[Dataset excerpts]
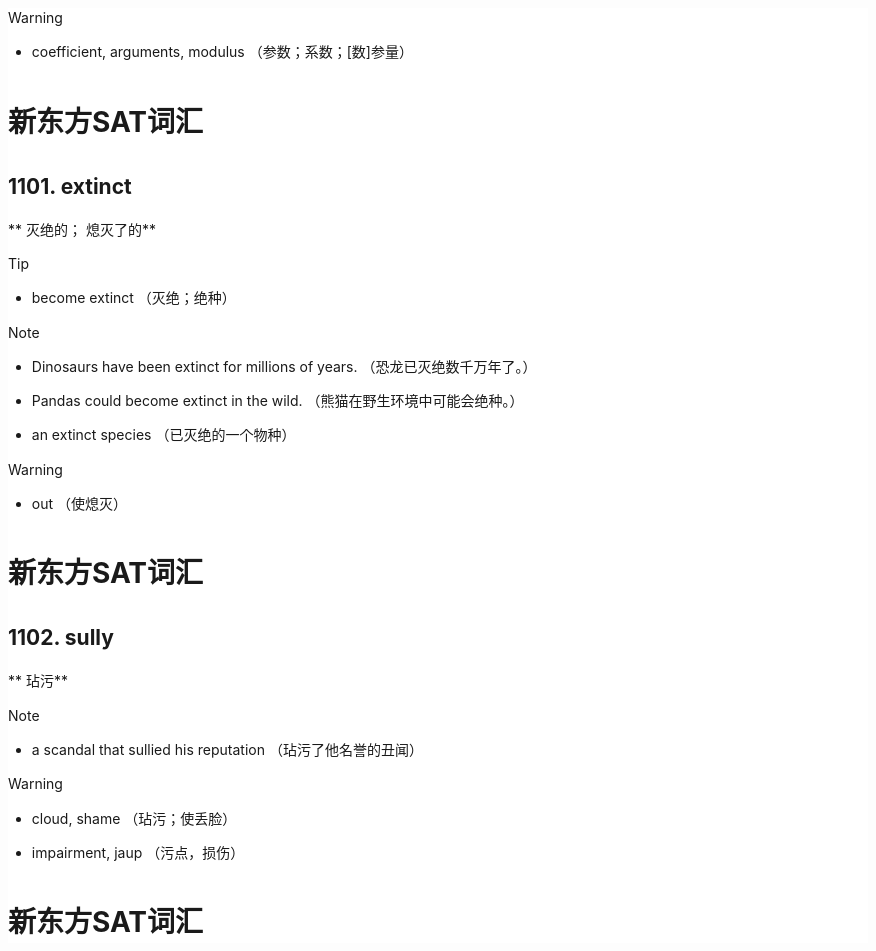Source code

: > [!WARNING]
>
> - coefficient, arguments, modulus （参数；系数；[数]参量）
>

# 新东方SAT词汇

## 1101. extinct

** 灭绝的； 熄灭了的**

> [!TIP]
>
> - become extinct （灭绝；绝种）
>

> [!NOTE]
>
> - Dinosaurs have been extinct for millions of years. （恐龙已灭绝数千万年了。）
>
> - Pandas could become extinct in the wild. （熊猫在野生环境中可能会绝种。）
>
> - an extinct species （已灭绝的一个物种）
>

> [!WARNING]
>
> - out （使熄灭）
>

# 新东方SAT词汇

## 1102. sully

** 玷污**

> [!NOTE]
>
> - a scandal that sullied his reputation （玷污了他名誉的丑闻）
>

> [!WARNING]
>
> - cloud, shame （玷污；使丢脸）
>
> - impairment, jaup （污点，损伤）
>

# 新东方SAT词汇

...

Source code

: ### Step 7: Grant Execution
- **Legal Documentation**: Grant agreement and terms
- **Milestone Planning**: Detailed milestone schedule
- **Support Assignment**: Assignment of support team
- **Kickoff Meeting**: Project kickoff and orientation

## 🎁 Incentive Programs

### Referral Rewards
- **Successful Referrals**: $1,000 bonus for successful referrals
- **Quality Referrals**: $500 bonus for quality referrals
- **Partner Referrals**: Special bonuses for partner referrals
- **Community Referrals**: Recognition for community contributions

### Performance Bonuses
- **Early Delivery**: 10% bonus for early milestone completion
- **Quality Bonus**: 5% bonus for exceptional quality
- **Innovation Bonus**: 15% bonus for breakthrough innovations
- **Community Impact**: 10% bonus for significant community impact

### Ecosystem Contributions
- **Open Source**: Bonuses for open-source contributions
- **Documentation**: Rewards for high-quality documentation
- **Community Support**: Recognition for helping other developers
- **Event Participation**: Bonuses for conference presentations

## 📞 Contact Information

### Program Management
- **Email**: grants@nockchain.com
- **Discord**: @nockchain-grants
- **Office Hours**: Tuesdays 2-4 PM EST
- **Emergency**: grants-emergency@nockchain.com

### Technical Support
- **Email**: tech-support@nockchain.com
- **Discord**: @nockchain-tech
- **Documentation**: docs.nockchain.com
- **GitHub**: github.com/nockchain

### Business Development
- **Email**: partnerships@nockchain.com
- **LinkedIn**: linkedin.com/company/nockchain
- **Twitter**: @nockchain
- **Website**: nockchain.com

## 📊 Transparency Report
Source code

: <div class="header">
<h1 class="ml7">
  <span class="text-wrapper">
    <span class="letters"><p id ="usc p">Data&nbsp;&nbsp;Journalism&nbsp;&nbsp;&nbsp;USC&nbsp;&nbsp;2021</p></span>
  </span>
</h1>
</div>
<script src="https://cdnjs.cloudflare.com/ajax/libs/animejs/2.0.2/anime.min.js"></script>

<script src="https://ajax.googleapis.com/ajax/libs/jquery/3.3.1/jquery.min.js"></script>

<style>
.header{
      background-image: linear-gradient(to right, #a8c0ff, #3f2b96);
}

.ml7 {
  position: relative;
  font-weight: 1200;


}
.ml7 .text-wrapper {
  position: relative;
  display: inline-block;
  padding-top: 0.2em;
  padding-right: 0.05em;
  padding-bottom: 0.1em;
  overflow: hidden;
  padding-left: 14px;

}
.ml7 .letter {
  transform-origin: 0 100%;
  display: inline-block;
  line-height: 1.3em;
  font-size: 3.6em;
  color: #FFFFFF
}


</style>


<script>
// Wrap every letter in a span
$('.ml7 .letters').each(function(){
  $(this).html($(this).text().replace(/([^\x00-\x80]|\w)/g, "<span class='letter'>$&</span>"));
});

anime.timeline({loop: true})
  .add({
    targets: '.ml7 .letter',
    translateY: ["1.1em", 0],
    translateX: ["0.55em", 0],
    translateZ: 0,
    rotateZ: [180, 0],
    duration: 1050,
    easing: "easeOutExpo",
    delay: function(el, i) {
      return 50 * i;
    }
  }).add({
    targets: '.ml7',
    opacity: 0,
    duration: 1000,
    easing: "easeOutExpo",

_What is expected_
Find the lines above that hold "nockchain", then copy each of them.

_Exercise output_
- **Email**: grants@nockchain.com
- **Discord**: @nockchain-grants
- **Emergency**: grants-emergency@nockchain.com
- **Email**: tech-support@nockchain.com
- **Discord**: @nockchain-tech
- **Documentation**: docs.nockchain.com
- **GitHub**: github.com/nockchain
- **Email**: partnerships@nockchain.com
- **LinkedIn**: linkedin.com/company/nockchain
- **Twitter**: @nockchain
- **Website**: nockchain.com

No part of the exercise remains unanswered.